「心の病」で労災269人

昨年度 20〜40歳代が8割
 職場でのストレスが原因でうつ病などの精神疾患になったとして、2008年度に労災認定を受けた人が269人に上ることが8日、厚生労働省のまとめで分かった。過去最多だった07年度よりも1人多く、最多を更新した。このうち、過労自殺(未遂も含む)は66人。07年度より15人減ったが、依然高い水準となっている。同省では、長時間労働成果主義導入などに加え、不況で企業間競争が激化し、過度の緊張感を強いられて「心の病」を患う人が増えているとみている。

 精神疾患で労災認定を受けた人の年代別で最も多いのは30歳代の74人。20歳代70人、40歳代69人と続き、20〜40歳代で全体の約8割を占めた。職種別では、システムエンジニアや医師などの「専門的・技術的職業」が69人と最多で、工場で働く労働者など「生産工程・労務作業者」51人、「事務」45人などとなっている。

 精神疾患を理由とした労災申請者数は927人(前年度比25人減)だった。

 一方、過労が原因だとして労災認定されたのは377人で、前年度に比べ15人の減。過労死は前年度比16人増の158人で、02年度の160人に次いで多かった。申請者数は889人(前年度比42人減)。

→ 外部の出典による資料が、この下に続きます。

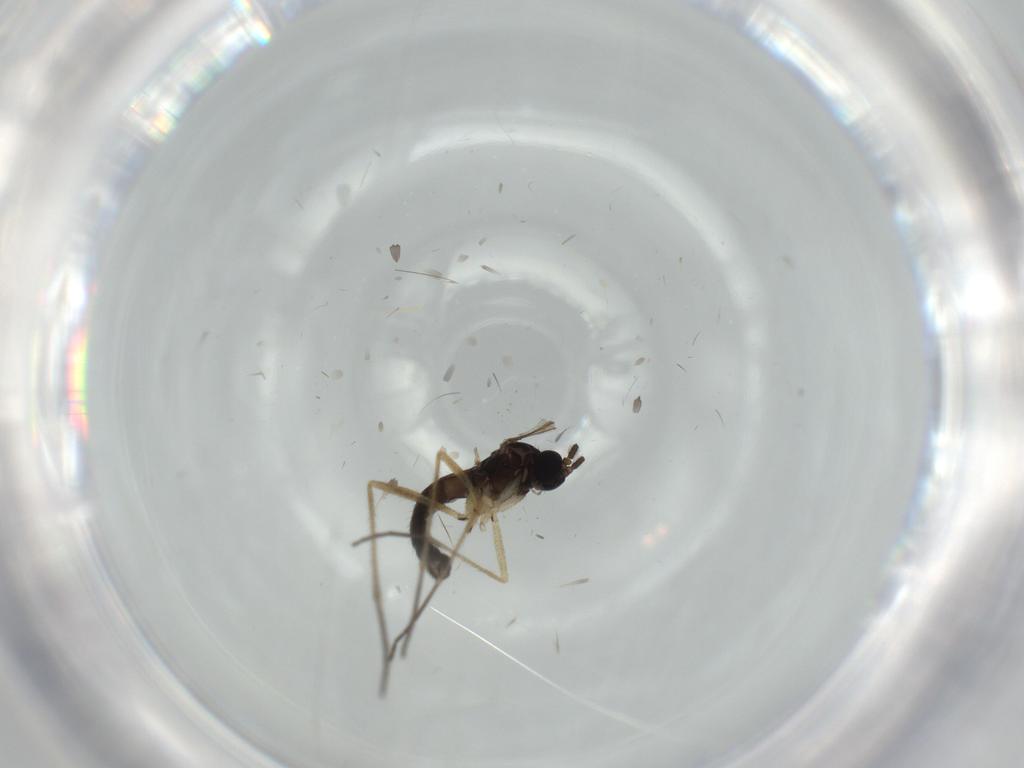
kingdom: Animalia
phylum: Arthropoda
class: Insecta
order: Diptera
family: Sciaridae
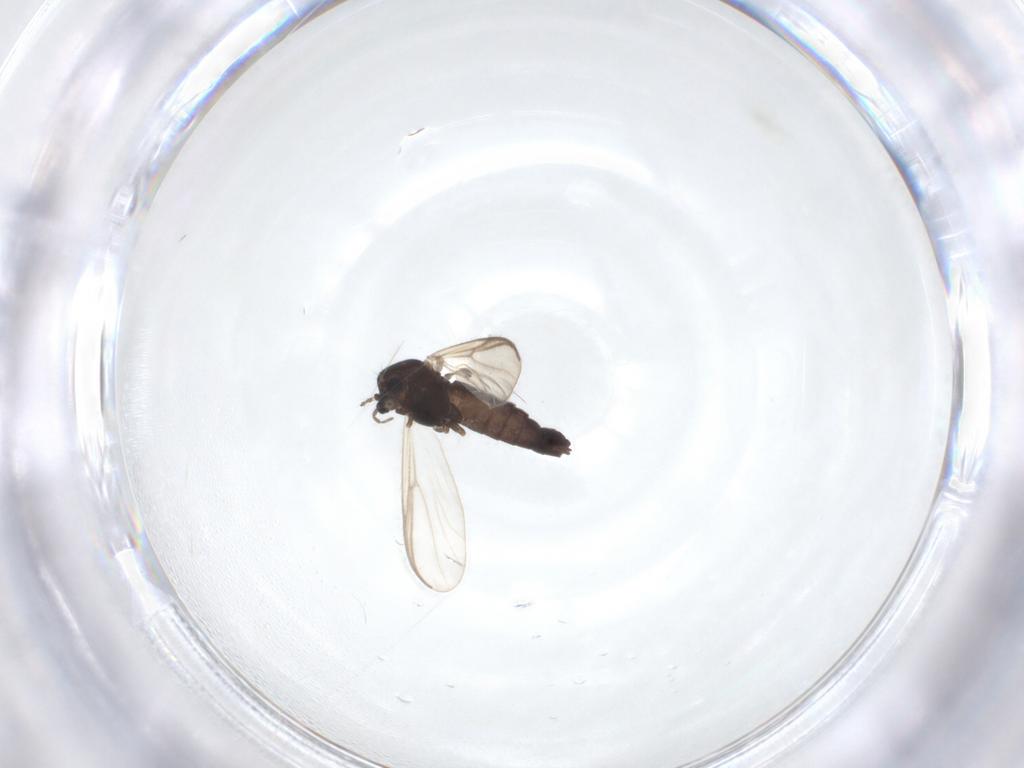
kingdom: Animalia
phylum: Arthropoda
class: Insecta
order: Diptera
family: Chironomidae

 08年度に労災認定された377人のうち、長時間労働が主因とされたのは361人。同省では1か月の時間外労働が80時間以上のケースを「過労死ライン」として認定基準にしているが、100時間以上が207人に上り、160時間以上も24人いた。同省では、企業への指導や監督を強化していく方針。

(2009年6月9日 読売新聞)

「心の病」(精神疾患)による労災が増加しているようですが、269人という人数はあくまでも認定された人のことで認定されずに働き続けている人もいるかもしれません。また、派遣社員に至っては派遣会社により労災であってもなかったことにされることが横行しています。したがって269人という人数は正社員でさらに運よく労災認定された人で、実際には労災認定されるべき人には派遣社員や非正規職員が多いのではないでしょうか。そうだとすれば潜在的な労災人数を含めてみれば認定数の2倍以上になるかもしれませんね。

企業は利潤を上げるために、ここ数年は社員のリストラをすることで乗り切ってきました。その分生き残った正社員は長時間労働を強いられ過労死や精神疾患に追い込まれているということでしょうか。そうだとすれば、労災に対しては遠回りなようですが、ワークシェアリングで取り組むことが労災を抑えるように機能することもあるかもしれませんね。